Since 1998, while several former or current heads of state have been subject to international indictments in international courts, the domestic courts of third countries have yet to extradite or try anyone of Pinochet's stature for crimes committed in their own countries. The one exception is the arrest in Senegal in February 2000 (just days before Pinochet returned home) of the ex-president of Chad, Hissène Habré, on torture charges. Habré is the first former African head of state to be charged with international human-rights crimes by the court of another African country.
A law for all
These currents flowing from the historic arrest of 16 October 1998 highlight perhaps the major present-day challenge to the legitimacy of universal jurisdiction: that of double-standards. It is unlikely that (for example) Russian officials will be rendered accountable for war crimes in Chechnya, or that United States leaders will be called to account for the crimes they authorised at Guantánamo and in Iraq.
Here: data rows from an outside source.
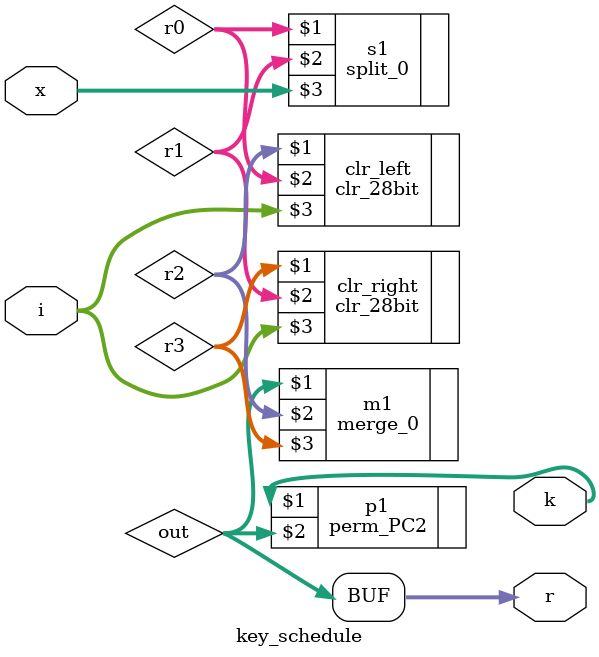
<source format=v>
/* Copyright (C) 2017 Daniel Page <csdsp@bristol.ac.uk>
 *
 * Use of this source code is restricted per the CC BY-NC-ND license, a copy of 
 * which can be found via http://creativecommons.org (and should be included as 
 * LICENSE.txt within the associated archive or repository).
 */






module key_schedule( output wire [ 55 : 0 ] r,
                     output wire [ 47 : 0 ] k,
                      input wire [ 55 : 0 ] x,
                      input wire [  3 : 0 ] i );

    wire [27:0] r0;
    wire [27:0] r1; 
    
    split_0 s1(r0, r1, x);

    wire [27:0] r2;
    wire [27:0] r3; 
        
    clr_28bit clr_left  (r2, r0, i);    
    clr_28bit clr_right (r3, r1, i);   

    wire [55:0] out;

    merge_0 m1(out, r2, r3);
    
    assign r = out;
    perm_PC2 p1(k, out);
endmodule

</source>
Such double-standards in the consideration and application of universal jurisdiction help explain why many - governments and analysts alike - see this principle as simply the expression of great-power preferences. Under this optic, some governments (especially in Africa) argue that universal jurisdiction is partial, selective, neo-colonial and has become a form of scapegoating. Although some of this criticism is self-serving, it is only when universal jurisdiction is applied across the board that it will be possible fully to rebut these condemnations.
The various methods by which some great powers and their allies have sought to evade the application of international justice give added weight to the double-standards point. The cases include the George W Bush administration's opposition to the International Criminal Court; its enforcement of bilateral agreements on aid-dependent countries that guarantee the immunity of United States nationals from the court; its strong-arm pressure against Belgium and Germany to retreat from universal-jurisdiction laws or complaints that might have ensnared (respectively) senior US military officials and the former defence secretary Donald Rumsfeld; and its efforts to bypass the Geneva and torture conventions at Guantanamo and in Iraq.
At the core of the Augusto Pinochet case is the notion that the rule of law applies to all equally; and that international crimes, and their prosecution, increasingly know no borders. In the long term, its legacy should be a sobering one for those who have sought to evade the application of international justice - especially when they travel abroad.